(Items from a dataset)

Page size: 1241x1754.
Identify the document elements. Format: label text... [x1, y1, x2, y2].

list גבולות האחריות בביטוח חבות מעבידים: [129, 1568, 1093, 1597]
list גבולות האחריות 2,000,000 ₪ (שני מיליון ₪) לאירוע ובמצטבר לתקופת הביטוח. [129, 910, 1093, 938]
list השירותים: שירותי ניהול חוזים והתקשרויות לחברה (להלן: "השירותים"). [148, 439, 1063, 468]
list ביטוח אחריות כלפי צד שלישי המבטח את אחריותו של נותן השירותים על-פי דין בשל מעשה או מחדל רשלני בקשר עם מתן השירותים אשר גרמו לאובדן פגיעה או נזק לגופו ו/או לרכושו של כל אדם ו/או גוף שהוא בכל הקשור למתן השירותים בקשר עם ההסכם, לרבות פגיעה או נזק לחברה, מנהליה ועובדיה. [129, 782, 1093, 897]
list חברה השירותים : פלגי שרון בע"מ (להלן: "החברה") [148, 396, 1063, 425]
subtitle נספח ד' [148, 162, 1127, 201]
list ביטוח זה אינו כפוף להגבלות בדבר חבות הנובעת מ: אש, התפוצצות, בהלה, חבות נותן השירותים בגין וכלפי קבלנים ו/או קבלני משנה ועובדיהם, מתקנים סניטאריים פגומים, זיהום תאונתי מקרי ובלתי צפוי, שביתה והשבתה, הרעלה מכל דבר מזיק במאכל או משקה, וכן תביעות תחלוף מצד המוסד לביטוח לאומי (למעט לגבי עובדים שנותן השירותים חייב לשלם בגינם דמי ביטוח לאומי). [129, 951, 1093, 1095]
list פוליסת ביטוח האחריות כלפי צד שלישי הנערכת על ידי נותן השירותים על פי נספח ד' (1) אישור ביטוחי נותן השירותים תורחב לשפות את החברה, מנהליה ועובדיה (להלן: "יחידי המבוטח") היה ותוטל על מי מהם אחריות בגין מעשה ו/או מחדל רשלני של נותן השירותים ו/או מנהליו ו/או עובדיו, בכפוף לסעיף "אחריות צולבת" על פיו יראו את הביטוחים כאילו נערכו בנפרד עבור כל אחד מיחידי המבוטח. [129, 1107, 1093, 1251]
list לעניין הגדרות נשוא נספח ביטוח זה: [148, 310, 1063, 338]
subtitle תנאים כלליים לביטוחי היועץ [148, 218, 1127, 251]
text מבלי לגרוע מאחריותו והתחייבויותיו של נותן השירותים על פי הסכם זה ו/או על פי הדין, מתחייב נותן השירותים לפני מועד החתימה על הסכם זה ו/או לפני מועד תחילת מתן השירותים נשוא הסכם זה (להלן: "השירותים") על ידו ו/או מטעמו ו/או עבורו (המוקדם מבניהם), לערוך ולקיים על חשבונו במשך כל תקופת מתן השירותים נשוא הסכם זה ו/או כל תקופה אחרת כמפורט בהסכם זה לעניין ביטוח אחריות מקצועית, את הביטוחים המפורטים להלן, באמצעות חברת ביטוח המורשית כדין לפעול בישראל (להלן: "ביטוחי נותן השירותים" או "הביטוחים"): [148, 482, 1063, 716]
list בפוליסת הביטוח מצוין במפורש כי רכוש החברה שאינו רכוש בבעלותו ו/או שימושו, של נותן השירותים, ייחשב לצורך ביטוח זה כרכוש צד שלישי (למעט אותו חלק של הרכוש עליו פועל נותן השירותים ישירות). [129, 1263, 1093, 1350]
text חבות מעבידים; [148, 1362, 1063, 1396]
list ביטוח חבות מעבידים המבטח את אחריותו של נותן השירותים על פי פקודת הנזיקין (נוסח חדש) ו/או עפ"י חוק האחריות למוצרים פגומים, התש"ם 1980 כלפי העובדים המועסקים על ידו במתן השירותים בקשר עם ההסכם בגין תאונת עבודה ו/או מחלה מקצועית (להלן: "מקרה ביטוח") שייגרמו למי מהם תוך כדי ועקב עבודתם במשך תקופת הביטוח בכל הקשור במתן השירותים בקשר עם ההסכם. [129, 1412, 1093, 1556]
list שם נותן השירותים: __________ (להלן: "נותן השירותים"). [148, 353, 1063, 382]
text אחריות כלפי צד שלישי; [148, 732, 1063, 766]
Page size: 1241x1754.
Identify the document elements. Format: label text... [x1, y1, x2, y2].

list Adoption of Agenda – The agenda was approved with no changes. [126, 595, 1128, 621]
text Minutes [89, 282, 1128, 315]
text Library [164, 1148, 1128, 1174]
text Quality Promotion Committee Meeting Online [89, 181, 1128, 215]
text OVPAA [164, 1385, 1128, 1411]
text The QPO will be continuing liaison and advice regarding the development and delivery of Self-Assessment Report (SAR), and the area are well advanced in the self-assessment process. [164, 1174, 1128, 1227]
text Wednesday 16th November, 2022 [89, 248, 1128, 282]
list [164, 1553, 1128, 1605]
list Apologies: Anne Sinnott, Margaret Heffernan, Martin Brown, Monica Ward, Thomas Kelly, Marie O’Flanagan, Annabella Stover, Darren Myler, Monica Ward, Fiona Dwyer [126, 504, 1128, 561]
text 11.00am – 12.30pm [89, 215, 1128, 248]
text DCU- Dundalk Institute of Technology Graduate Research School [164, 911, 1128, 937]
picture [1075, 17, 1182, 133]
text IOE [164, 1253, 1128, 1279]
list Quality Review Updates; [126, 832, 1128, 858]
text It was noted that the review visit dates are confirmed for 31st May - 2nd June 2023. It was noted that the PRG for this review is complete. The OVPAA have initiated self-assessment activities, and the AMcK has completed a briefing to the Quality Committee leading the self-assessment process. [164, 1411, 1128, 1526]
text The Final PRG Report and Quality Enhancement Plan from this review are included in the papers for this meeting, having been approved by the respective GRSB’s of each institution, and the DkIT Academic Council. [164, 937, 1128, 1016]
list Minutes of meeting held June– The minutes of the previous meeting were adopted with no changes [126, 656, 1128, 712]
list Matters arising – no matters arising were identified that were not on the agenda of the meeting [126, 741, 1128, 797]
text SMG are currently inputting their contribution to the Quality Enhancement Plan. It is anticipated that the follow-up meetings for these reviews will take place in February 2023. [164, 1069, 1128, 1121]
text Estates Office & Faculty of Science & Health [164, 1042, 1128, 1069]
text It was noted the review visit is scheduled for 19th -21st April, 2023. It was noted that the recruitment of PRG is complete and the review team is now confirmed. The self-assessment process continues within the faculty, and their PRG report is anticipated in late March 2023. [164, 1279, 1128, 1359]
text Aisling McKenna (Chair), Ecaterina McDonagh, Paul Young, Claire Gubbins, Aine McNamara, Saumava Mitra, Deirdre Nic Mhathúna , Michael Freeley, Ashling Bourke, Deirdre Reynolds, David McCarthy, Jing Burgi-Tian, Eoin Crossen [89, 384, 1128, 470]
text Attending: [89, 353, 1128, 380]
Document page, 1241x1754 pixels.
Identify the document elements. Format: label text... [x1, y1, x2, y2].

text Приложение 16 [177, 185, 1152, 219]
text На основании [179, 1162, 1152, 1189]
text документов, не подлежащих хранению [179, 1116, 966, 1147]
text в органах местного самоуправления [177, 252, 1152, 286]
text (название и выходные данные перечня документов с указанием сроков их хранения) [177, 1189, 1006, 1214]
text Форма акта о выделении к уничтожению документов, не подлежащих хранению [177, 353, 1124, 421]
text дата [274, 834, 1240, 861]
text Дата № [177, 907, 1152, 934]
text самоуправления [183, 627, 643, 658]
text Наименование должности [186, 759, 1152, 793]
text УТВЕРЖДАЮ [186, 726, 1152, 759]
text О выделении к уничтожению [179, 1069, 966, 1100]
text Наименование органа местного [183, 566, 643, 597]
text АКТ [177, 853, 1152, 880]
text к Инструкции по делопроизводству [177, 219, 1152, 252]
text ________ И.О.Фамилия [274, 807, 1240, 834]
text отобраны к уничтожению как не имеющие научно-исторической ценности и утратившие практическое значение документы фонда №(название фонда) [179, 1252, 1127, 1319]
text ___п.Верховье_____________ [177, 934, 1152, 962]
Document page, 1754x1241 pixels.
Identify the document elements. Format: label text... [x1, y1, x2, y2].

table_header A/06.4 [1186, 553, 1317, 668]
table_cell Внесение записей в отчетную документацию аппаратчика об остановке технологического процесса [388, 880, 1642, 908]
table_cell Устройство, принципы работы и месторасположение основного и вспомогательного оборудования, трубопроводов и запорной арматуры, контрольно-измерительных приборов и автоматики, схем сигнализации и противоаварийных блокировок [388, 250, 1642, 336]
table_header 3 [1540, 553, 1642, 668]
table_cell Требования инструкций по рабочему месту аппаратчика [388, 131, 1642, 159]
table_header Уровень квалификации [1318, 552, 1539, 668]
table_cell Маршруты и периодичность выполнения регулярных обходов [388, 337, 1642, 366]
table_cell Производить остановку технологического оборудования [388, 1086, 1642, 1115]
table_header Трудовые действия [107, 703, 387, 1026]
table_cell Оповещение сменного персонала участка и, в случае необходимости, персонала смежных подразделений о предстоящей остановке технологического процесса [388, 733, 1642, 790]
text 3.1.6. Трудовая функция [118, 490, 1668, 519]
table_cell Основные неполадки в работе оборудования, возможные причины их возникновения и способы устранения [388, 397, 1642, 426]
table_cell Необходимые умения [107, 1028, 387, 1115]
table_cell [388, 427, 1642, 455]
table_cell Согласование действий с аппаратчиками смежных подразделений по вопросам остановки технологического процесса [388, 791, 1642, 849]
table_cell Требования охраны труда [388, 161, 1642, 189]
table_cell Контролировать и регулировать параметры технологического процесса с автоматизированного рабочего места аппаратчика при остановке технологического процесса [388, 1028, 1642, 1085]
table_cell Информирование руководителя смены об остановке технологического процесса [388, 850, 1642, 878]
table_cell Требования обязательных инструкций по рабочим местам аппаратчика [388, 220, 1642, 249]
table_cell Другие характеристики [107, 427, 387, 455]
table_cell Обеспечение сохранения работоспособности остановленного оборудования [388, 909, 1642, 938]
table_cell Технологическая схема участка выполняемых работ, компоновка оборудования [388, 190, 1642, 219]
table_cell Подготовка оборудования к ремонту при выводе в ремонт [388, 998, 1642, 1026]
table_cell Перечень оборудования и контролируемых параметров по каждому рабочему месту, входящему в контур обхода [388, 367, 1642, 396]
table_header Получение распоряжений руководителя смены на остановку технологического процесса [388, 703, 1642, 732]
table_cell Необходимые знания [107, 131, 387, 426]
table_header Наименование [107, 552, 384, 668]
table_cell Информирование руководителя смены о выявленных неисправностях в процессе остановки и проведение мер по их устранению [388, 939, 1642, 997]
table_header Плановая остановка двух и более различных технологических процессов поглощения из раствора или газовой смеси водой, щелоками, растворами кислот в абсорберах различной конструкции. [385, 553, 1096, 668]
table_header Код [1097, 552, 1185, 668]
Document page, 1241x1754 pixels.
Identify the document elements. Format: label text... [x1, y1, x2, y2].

=== WHAT IS BEING ASKED ===
Using the data above, return each line that includes the word "инструкций".

=== RESULT FOR THIS TASK ===
table_cell Требования инструкций по рабочему месту аппаратчика [388, 131, 1642, 159]
table_cell Требования обязательных инструкций по рабочим местам аппаратчика [388, 220, 1642, 249]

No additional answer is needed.